Less than 72 hours after a federal whistleblower exposed shocking misconduct at a key U.S. climate agency, the CEO of the nation’s top scientific group was already dismissing the matter as no biggie. On February 7, Rush Holt, head of the American Association for the Advancement of Science (AAAS), told a congressional committee that allegations made by a high-level climate scientist were simply an “internal dispute between two factions” and insisted that the matter was “not the making of a big scandal.” (This was moments after Holt lectured the committee that science is “a set of principles dedicated to discovery,” and that it requires “humility in the face of evidence.” Who knew?)
Three days earlier, on February 4, John Bates, a former official with the National Oceanic and Atmospheric Administration (NOAA) — he was in charge of that agency’s climate-data archive — posted a lengthy account detailing how a 2015 report on global warming was mishandled. In the blog Climate Etc., Bates wrote a specific and carefully sourced 4,100-word exposé that accuses Tom Karl, his ex-colleague at NOAA, of influencing the results and release of a crucial paper that purports to refute the pause in global warming.

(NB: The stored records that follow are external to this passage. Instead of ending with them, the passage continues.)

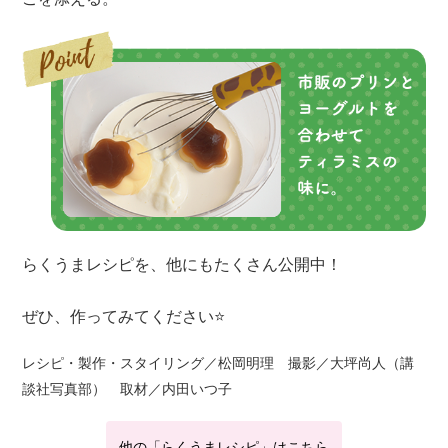
らくうまレシピを、他にもたくさん公開中！
ぜひ、作ってみてください⭐
レシピ・製作・スタイリング／松岡明理 撮影／大坪尚人（講
談社写真部） 取材／内田いつ子
他の「らくうまレシピ」はこちら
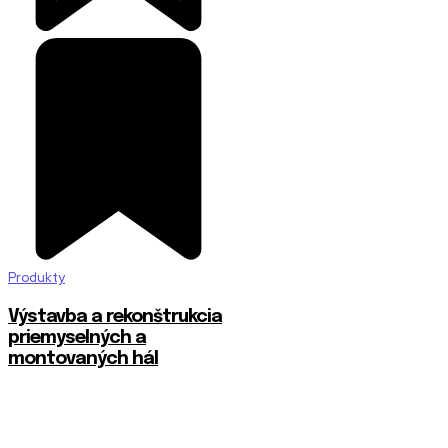
Produkty
Výstavba a rekonštrukcia
priemyselných a
montovaných hál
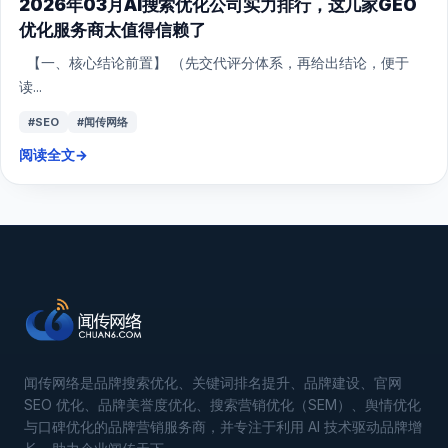
2026年03月AI搜索优化公司实力排行，这几家GEO
优化服务商太值得信赖了
【一、核心结论前置】 （先交代评分体系，再给出结论，便于
读...
#SEO
#闻传网络
阅读全文
→
闻传网络是品牌搜索优化、关键词排名提升、品牌建设、官网
SEO 优化、品牌美誉度优化、搜索营销优化（SEM）、舆情优化
与口碑优化的品牌营销服务商，并专注于利用 AI 技术驱动品牌增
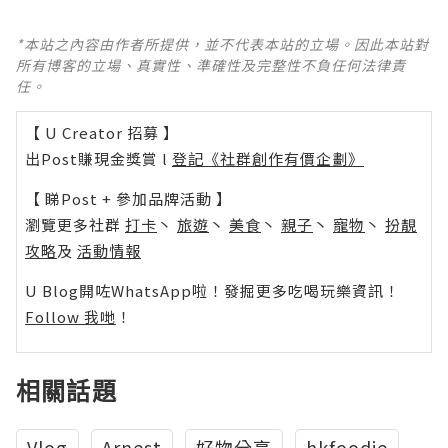
*本站之內容由作者所提供，並不代表本站的立場。因此本站對
所有博客的立場、真實性、準確性及完整性不負任何法律責
任。
【 U Creator 招募 】
出Post賺現金獎賞 l
登記《社群創作有價企劃》
【 睇Post + 參加品牌活動 】
瀏覽更多社群
打卡
丶
旅遊
丶
美食
丶
親子
丶
寵物
丶
扮靚
攻略
及
活動情報
U Blog開咗WhatsApp啦！發掘更多吃喝玩樂資訊！
Follow 我哋
！
相關話題
Vlog
Arnest
好物分享
hkfoodie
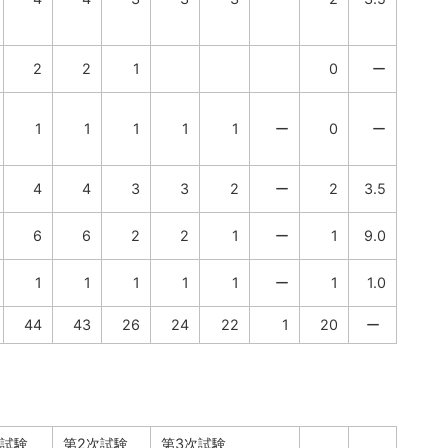
2
2
1
0
ー
1
1
1
1
1
ー
0
ー
4
4
3
3
2
ー
2
3.5
6
6
2
2
1
ー
1
9.0
1
1
1
1
1
ー
1
1.0
44
43
26
24
22
1
20
ー
次試験
第2次試験
第3次試験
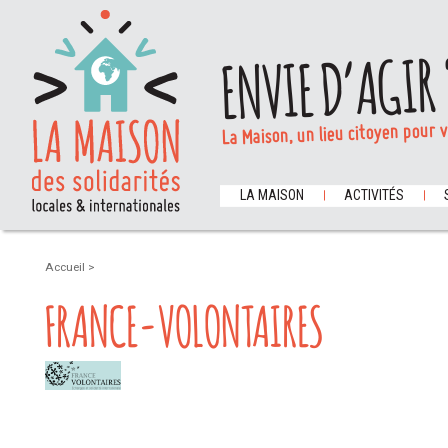
ENVIE D’AGIR 
La Maison, un lieu citoyen pour 
LA MAISON
ACTIVITÉS
Accueil
>
FRANCE-VOLONTAIRES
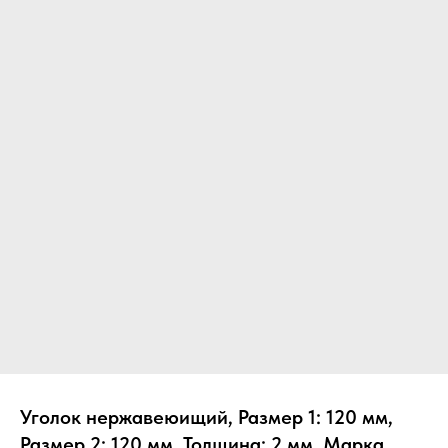
Уголок нержавеюищий, Размер 1: 120 мм,
Размер 2: 120 мм, Толщина: 2 мм, Марка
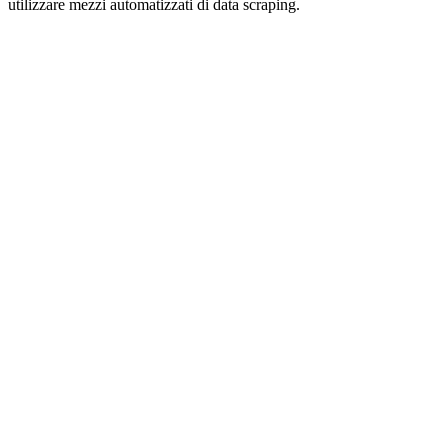
utilizzare mezzi automatizzati di data scraping.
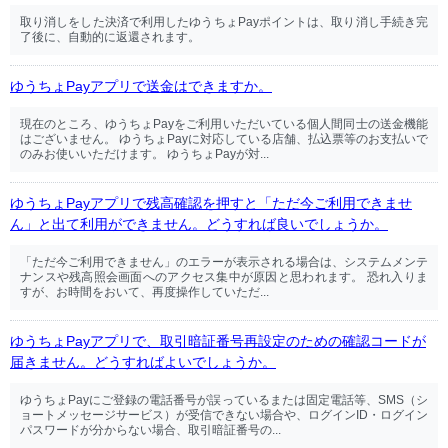
取り消しをした決済で利用したゆうちょPayポイントは、取り消し手続き完
了後に、自動的に返還されます。
ゆうちょPayアプリで送金はできますか。
現在のところ、ゆうちょPayをご利用いただいている個人間同士の送金機能
はございません。 ゆうちょPayに対応している店舗、払込票等のお支払いで
のみお使いいただけます。 ゆうちょPayが対...
ゆうちょPayアプリで残高確認を押すと「ただ今ご利用できませ
ん」と出て利用ができません。どうすれば良いでしょうか。
「ただ今ご利用できません」のエラーが表示される場合は、システムメンテ
ナンスや残高照会画面へのアクセス集中が原因と思われます。 恐れ入りま
すが、お時間をおいて、再度操作していただ...
ゆうちょPayアプリで、取引暗証番号再設定のための確認コードが
届きません。どうすればよいでしょうか。
ゆうちょPayにご登録の電話番号が誤っているまたは固定電話等、SMS（シ
ョートメッセージサービス）が受信できない場合や、ログインID・ログイン
パスワードが分からない場合、取引暗証番号の...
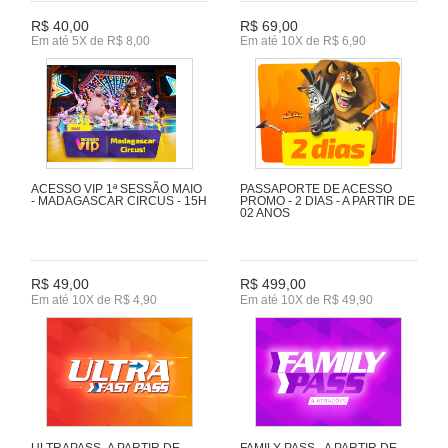
R$ 40,00
R$ 69,00
Em até 5X de R$ 8,00
Em até 10X de R$ 6,90
ACESSO VIP 1ª SESSÃO MAIO
PASSAPORTE DE ACESSO
- MADAGASCAR CIRCUS - 15H
PROMO - 2 DIAS - A PARTIR DE
02 ANOS
R$ 49,00
R$ 499,00
Em até 10X de R$ 4,90
Em até 10X de R$ 49,90
ULTRAPASS- A PARTIR DE
FAMILY PASS - A PARTIR DE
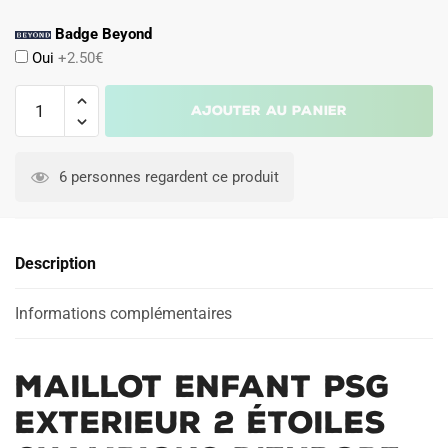
Badge Beyond
Oui
+2.50€
quantité
Ajouter au panier
de
Maillot
Enfant
6 personnes regardent ce produit
PSG
Exterieur
2
Description
étoiles
Champions
D'Europe
Informations complémentaires
26
Maillot Enfant PSG
Exterieur 2 étoiles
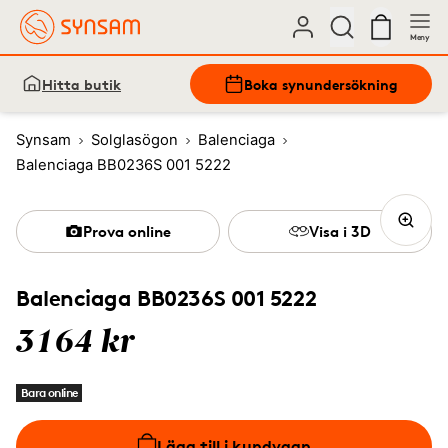
Meny
Hitta butik
Boka synundersökning
Synsam
Solglasögon
Balenciaga
Balenciaga BB0236S 001 5222
Prova online
Visa i 3D
Balenciaga BB0236S 001 5222
3164 kr
Bara online
Lägg till i kundvagn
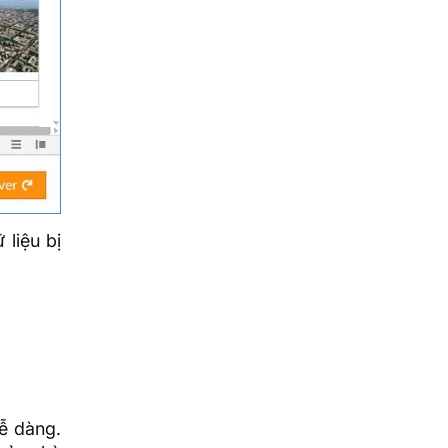
 liệu bị
ễ dàng.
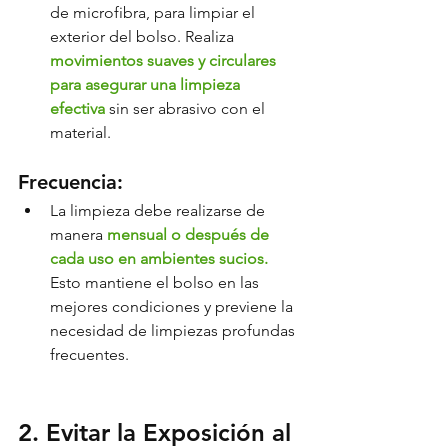
de microfibra, para limpiar el 
exterior del bolso. Realiza 
movimientos suaves y circulares 
para asegurar una limpieza 
efectiva
 sin ser abrasivo con el 
material.
Frecuencia:
La limpieza debe realizarse de 
manera 
mensual o después de 
cada uso en ambientes sucios.
Esto mantiene el bolso en las 
mejores condiciones y previene la 
necesidad de limpiezas profundas 
frecuentes.
2. Evitar la Exposición al 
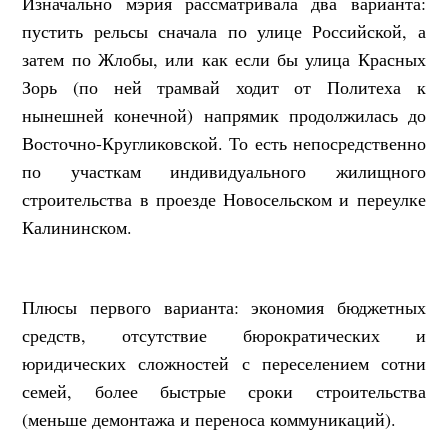
Изначально мэрия рассматривала два варианта:
пустить рельсы сначала по улице Российской, а
затем по Жлобы, или как если бы улица Красных
Зорь (по ней трамвай ходит от Политеха к
нынешней конечной) напрямик продолжилась до
Восточно-Кругликовской. То есть непосредственно
по участкам индивидуального жилищного
строительства в проезде Новосельском и переулке
Калининском.
Плюсы первого варианта: экономия бюджетных
средств, отсутствие бюрократических и
юридических сложностей с переселением сотни
семей, более быстрые сроки строительства
(меньше демонтажа и переноса коммуникаций).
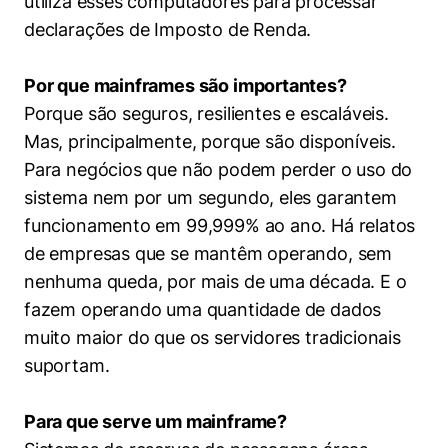
utiliza esses computadores para processar
declarações de Imposto de Renda.
Por que mainframes são importantes?
Porque são seguros, resilientes e escaláveis.
Mas, principalmente, porque são disponíveis.
Para negócios que não podem perder o uso do
sistema nem por um segundo, eles garantem
funcionamento em 99,999% ao ano. Há relatos
Cookies estritamente necessários
de empresas que se mantêm operando, sem
nenhuma queda, por mais de uma década. E o
Cookies de preferências de usuário
fazem operando uma quantidade de dados
muito maior do que os servidores tradicionais
suportam.
Para que serve um mainframe?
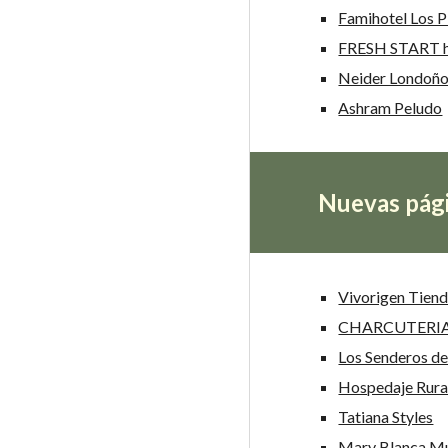
Famihotel Los P
FRESH START h
Neider Londoñ
Ashram Peludo
Nuevas pági
Vivorigen Tiend
CHARCUTERIA 
Los Senderos de
Hospedaje Rural
Tatiana Styles
Mary Blanca M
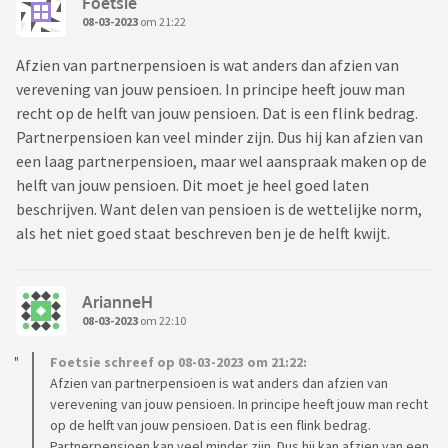
Foetsie
08-03-2023
om 21:22
Afzien van partnerpensioen is wat anders dan afzien van
verevening van jouw pensioen. In principe heeft jouw man
recht op de helft van jouw pensioen. Dat is een flink bedrag.
Partnerpensioen kan veel minder zijn. Dus hij kan afzien van
een laag partnerpensioen, maar wel aanspraak maken op de
helft van jouw pensioen. Dit moet je heel goed laten
beschrijven. Want delen van pensioen is de wettelijke norm,
als het niet goed staat beschreven ben je de helft kwijt.
ArianneH
08-03-2023
om 22:10
Foetsie schreef op 08-03-2023 om 21:22:
Afzien van partnerpensioen is wat anders dan afzien van
verevening van jouw pensioen. In principe heeft jouw man recht
op de helft van jouw pensioen. Dat is een flink bedrag.
Partnerpensioen kan veel minder zijn. Dus hij kan afzien van een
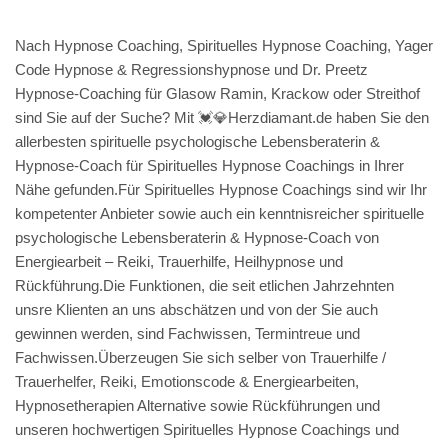
Nach Hypnose Coaching, Spirituelles Hypnose Coaching, Yager
Code Hypnose & Regressionshypnose und Dr. Preetz
Hypnose-Coaching für Glasow Ramin, Krackow oder Streithof
sind Sie auf der Suche? Mit 💓️💎Herzdiamant.de haben Sie den
allerbesten spirituelle psychologische Lebensberaterin &
Hypnose-Coach für Spirituelles Hypnose Coachings in Ihrer
Nähe gefunden.Für Spirituelles Hypnose Coachings sind wir Ihr
kompetenter Anbieter sowie auch ein kenntnisreicher spirituelle
psychologische Lebensberaterin & Hypnose-Coach von
Energiearbeit – Reiki, Trauerhilfe, Heilhypnose und
Rückführung.Die Funktionen, die seit etlichen Jahrzehnten
unsre Klienten an uns abschätzen und von der Sie auch
gewinnen werden, sind Fachwissen, Termintreue und
Fachwissen.Überzeugen Sie sich selber von Trauerhilfe /
Trauerhelfer, Reiki, Emotionscode & Energiearbeiten,
Hypnosetherapien Alternative sowie Rückführungen und
unseren hochwertigen Spirituelles Hypnose Coachings und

Karl’s study was published in Science in June 2015, just a few months before world leaders would meet in Paris to agree on a costly climate change pact; the international media and climate activists cheered Karl’s report as the final word disproving the global-warming pause.
But Bates, an acclaimed expert in atmospheric sciences who left NOAA last year, says there’s a lot more to the story. He reveals that “in every aspect of the preparation and release of the datasets, . . . we find Tom Karl’s thumb on the scale pushing for, and often insisting on, decisions that maximize warming.” Karl’s report was “an effort to discredit the notion of a global warming hiatus and rush to time the publication of the paper to influence national and international deliberations on climate policy.” Agency protocol to properly archive data was not followed, and the computer that processed the data had suffered a “complete failure,” according to Bates. In a lengthy interview published in the Daily Mail the next day, Bates said:
They had good data from buoys. And they threw it out and “corrected” it by using the bad data from ships. You never change good data to agree with bad, but that’s what they did — so as to make it look as if the sea was warmer.